Start of Exercise data

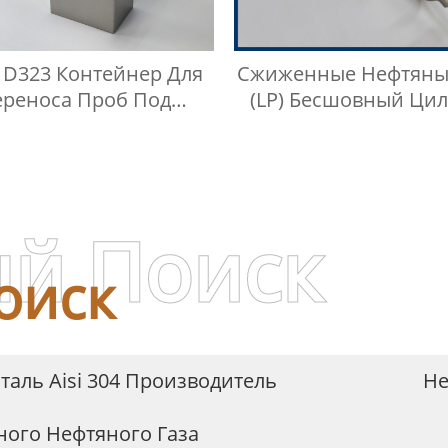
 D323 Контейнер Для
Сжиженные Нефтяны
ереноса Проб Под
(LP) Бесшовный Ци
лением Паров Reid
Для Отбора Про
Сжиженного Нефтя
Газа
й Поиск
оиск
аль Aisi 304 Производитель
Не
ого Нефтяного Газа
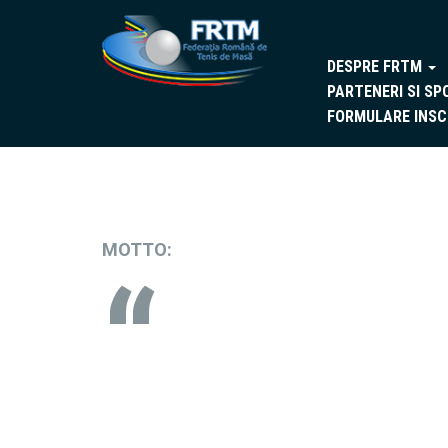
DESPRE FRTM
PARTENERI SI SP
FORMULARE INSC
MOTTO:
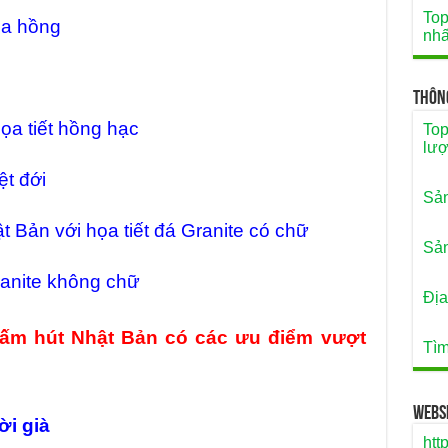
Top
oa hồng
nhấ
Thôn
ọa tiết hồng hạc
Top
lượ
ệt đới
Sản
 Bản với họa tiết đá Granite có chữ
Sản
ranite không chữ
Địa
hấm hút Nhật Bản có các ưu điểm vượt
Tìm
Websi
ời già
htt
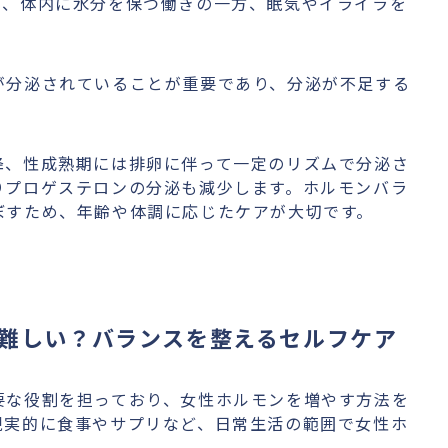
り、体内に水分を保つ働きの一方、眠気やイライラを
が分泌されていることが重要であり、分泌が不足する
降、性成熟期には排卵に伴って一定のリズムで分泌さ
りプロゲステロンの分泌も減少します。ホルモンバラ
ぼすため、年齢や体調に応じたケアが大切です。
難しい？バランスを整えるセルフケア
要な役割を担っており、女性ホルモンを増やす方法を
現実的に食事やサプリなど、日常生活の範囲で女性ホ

End of Exercise data

> [Your assignment]
Word for word, copy the line containing "降、性成熟期には排卵に伴って一定のリズムで分泌さ" and each line after it to the end of the records, and nothing besides.

> [Output for this task]
降、性成熟期には排卵に伴って一定のリズムで分泌さ
りプロゲステロンの分泌も減少します。ホルモンバラ
ぼすため、年齢や体調に応じたケアが大切です。
難しい？バランスを整えるセルフケア
要な役割を担っており、女性ホルモンを増やす方法を
現実的に食事やサプリなど、日常生活の範囲で女性ホ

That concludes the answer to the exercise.